--- Source records ---
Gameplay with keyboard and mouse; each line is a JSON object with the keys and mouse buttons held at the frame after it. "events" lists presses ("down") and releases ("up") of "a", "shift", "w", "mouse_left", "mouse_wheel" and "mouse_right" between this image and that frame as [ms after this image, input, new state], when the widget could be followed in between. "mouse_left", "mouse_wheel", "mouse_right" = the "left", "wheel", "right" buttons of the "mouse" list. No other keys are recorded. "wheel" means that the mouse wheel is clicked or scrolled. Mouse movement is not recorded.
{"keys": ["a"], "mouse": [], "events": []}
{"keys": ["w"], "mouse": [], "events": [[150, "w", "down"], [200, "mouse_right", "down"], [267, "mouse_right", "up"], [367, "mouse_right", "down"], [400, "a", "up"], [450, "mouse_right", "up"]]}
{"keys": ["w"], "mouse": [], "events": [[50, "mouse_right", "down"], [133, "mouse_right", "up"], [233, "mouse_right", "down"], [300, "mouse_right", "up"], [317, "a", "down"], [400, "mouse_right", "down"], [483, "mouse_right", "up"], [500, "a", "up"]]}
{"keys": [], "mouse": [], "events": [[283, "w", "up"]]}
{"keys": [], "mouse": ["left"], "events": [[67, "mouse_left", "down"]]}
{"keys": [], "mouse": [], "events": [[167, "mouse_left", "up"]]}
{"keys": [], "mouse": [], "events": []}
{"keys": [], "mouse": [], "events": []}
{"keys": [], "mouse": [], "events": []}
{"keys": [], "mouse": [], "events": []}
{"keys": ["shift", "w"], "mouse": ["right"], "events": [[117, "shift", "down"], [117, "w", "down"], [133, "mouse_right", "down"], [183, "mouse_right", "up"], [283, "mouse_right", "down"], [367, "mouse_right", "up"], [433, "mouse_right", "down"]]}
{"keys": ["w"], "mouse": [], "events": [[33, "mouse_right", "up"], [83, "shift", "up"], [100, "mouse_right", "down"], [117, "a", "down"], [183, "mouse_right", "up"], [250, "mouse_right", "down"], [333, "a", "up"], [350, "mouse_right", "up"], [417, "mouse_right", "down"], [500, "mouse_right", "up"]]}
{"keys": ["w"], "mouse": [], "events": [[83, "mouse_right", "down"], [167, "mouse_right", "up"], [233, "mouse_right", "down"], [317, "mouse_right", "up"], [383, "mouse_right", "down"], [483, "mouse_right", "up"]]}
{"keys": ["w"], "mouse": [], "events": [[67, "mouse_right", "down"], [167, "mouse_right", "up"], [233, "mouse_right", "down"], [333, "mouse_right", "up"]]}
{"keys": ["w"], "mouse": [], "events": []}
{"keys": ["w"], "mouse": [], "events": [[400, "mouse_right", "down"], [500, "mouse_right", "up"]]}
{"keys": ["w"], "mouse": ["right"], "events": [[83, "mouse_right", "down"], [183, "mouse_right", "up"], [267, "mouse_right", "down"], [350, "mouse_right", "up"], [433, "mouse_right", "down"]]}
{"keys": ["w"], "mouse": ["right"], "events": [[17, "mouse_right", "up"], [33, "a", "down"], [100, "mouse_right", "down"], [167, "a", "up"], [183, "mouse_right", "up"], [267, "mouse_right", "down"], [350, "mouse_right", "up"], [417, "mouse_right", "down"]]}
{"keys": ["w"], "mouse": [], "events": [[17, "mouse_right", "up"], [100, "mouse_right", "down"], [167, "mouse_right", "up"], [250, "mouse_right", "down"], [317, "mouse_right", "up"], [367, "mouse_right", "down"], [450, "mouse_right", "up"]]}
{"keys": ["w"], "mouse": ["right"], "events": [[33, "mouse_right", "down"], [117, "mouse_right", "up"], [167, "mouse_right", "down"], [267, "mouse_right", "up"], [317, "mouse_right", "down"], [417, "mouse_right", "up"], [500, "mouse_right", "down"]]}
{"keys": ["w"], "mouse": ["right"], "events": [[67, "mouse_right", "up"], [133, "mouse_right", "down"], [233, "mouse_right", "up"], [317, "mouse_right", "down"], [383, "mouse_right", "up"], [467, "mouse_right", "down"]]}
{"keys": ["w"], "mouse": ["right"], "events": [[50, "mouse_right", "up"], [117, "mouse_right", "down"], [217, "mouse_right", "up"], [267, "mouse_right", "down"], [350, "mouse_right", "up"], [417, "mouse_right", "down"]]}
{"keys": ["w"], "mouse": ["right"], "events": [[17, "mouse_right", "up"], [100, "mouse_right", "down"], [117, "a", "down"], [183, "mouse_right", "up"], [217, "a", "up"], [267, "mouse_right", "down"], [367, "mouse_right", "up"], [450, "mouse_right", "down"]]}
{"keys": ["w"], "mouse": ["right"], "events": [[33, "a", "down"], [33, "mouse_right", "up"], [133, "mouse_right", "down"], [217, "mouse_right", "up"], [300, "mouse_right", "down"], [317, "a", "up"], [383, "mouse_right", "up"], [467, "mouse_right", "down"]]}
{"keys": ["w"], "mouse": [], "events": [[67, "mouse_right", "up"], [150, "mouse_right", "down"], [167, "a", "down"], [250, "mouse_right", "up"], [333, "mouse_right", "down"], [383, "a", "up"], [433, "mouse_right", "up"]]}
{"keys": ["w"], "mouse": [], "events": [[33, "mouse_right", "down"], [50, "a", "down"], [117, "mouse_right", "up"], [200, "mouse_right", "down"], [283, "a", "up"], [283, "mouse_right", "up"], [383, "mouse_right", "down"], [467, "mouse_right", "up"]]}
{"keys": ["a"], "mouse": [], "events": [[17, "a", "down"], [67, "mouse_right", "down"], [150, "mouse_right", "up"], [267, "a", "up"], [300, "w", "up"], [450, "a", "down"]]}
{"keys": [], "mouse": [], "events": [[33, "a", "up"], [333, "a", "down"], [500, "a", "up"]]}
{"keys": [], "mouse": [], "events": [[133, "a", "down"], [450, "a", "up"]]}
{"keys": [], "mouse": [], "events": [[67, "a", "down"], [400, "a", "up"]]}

--- Exercise details ---
Every record must be transcribed exactly as written.

--- The answer ---
Gameplay with keyboard and mouse; each line is a JSON object with the keys and mouse buttons held at the frame after it. "events" lists presses ("down") and releases ("up") of "a", "shift", "w", "mouse_left", "mouse_wheel" and "mouse_right" between this image and that frame as [ms after this image, input, new state], when the widget could be followed in between. "mouse_left", "mouse_wheel", "mouse_right" = the "left", "wheel", "right" buttons of the "mouse" list. No other keys are recorded. "wheel" means that the mouse wheel is clicked or scrolled. Mouse movement is not recorded.
{"keys": ["a"], "mouse": [], "events": []}
{"keys": ["w"], "mouse": [], "events": [[150, "w", "down"], [200, "mouse_right", "down"], [267, "mouse_right", "up"], [367, "mouse_right", "down"], [400, "a", "up"], [450, "mouse_right", "up"]]}
{"keys": ["w"], "mouse": [], "events": [[50, "mouse_right", "down"], [133, "mouse_right", "up"], [233, "mouse_right", "down"], [300, "mouse_right", "up"], [317, "a", "down"], [400, "mouse_right", "down"], [483, "mouse_right", "up"], [500, "a", "up"]]}
{"keys": [], "mouse": [], "events": [[283, "w", "up"]]}
{"keys": [], "mouse": ["left"], "events": [[67, "mouse_left", "down"]]}
{"keys": [], "mouse": [], "events": [[167, "mouse_left", "up"]]}
{"keys": [], "mouse": [], "events": []}
{"keys": [], "mouse": [], "events": []}
{"keys": [], "mouse": [], "events": []}
{"keys": [], "mouse": [], "events": []}
{"keys": ["shift", "w"], "mouse": ["right"], "events": [[117, "shift", "down"], [117, "w", "down"], [133, "mouse_right", "down"], [183, "mouse_right", "up"], [283, "mouse_right", "down"], [367, "mouse_right", "up"], [433, "mouse_right", "down"]]}
{"keys": ["w"], "mouse": [], "events": [[33, "mouse_right", "up"], [83, "shift", "up"], [100, "mouse_right", "down"], [117, "a", "down"], [183, "mouse_right", "up"], [250, "mouse_right", "down"], [333, "a", "up"], [350, "mouse_right", "up"], [417, "mouse_right", "down"], [500, "mouse_right", "up"]]}
{"keys": ["w"], "mouse": [], "events": [[83, "mouse_right", "down"], [167, "mouse_right", "up"], [233, "mouse_right", "down"], [317, "mouse_right", "up"], [383, "mouse_right", "down"], [483, "mouse_right", "up"]]}
{"keys": ["w"], "mouse": [], "events": [[67, "mouse_right", "down"], [167, "mouse_right", "up"], [233, "mouse_right", "down"], [333, "mouse_right", "up"]]}
{"keys": ["w"], "mouse": [], "events": []}
{"keys": ["w"], "mouse": [], "events": [[400, "mouse_right", "down"], [500, "mouse_right", "up"]]}
{"keys": ["w"], "mouse": ["right"], "events": [[83, "mouse_right", "down"], [183, "mouse_right", "up"], [267, "mouse_right", "down"], [350, "mouse_right", "up"], [433, "mouse_right", "down"]]}
{"keys": ["w"], "mouse": ["right"], "events": [[17, "mouse_right", "up"], [33, "a", "down"], [100, "mouse_right", "down"], [167, "a", "up"], [183, "mouse_right", "up"], [267, "mouse_right", "down"], [350, "mouse_right", "up"], [417, "mouse_right", "down"]]}
{"keys": ["w"], "mouse": [], "events": [[17, "mouse_right", "up"], [100, "mouse_right", "down"], [167, "mouse_right", "up"], [250, "mouse_right", "down"], [317, "mouse_right", "up"], [367, "mouse_right", "down"], [450, "mouse_right", "up"]]}
{"keys": ["w"], "mouse": ["right"], "events": [[33, "mouse_right", "down"], [117, "mouse_right", "up"], [167, "mouse_right", "down"], [267, "mouse_right", "up"], [317, "mouse_right", "down"], [417, "mouse_right", "up"], [500, "mouse_right", "down"]]}
{"keys": ["w"], "mouse": ["right"], "events": [[67, "mouse_right", "up"], [133, "mouse_right", "down"], [233, "mouse_right", "up"], [317, "mouse_right", "down"], [383, "mouse_right", "up"], [467, "mouse_right", "down"]]}
{"keys": ["w"], "mouse": ["right"], "events": [[50, "mouse_right", "up"], [117, "mouse_right", "down"], [217, "mouse_right", "up"], [267, "mouse_right", "down"], [350, "mouse_right", "up"], [417, "mouse_right", "down"]]}
{"keys": ["w"], "mouse": ["right"], "events": [[17, "mouse_right", "up"], [100, "mouse_right", "down"], [117, "a", "down"], [183, "mouse_right", "up"], [217, "a", "up"], [267, "mouse_right", "down"], [367, "mouse_right", "up"], [450, "mouse_right", "down"]]}
{"keys": ["w"], "mouse": ["right"], "events": [[33, "a", "down"], [33, "mouse_right", "up"], [133, "mouse_right", "down"], [217, "mouse_right", "up"], [300, "mouse_right", "down"], [317, "a", "up"], [383, "mouse_right", "up"], [467, "mouse_right", "down"]]}
{"keys": ["w"], "mouse": [], "events": [[67, "mouse_right", "up"], [150, "mouse_right", "down"], [167, "a", "down"], [250, "mouse_right", "up"], [333, "mouse_right", "down"], [383, "a", "up"], [433, "mouse_right", "up"]]}
{"keys": ["w"], "mouse": [], "events": [[33, "mouse_right", "down"], [50, "a", "down"], [117, "mouse_right", "up"], [200, "mouse_right", "down"], [283, "a", "up"], [283, "mouse_right", "up"], [383, "mouse_right", "down"], [467, "mouse_right", "up"]]}
{"keys": ["a"], "mouse": [], "events": [[17, "a", "down"], [67, "mouse_right", "down"], [150, "mouse_right", "up"], [267, "a", "up"], [300, "w", "up"], [450, "a", "down"]]}
{"keys": [], "mouse": [], "events": [[33, "a", "up"], [333, "a", "down"], [500, "a", "up"]]}
{"keys": [], "mouse": [], "events": [[133, "a", "down"], [450, "a", "up"]]}
{"keys": [], "mouse": [], "events": [[67, "a", "down"], [400, "a", "up"]]}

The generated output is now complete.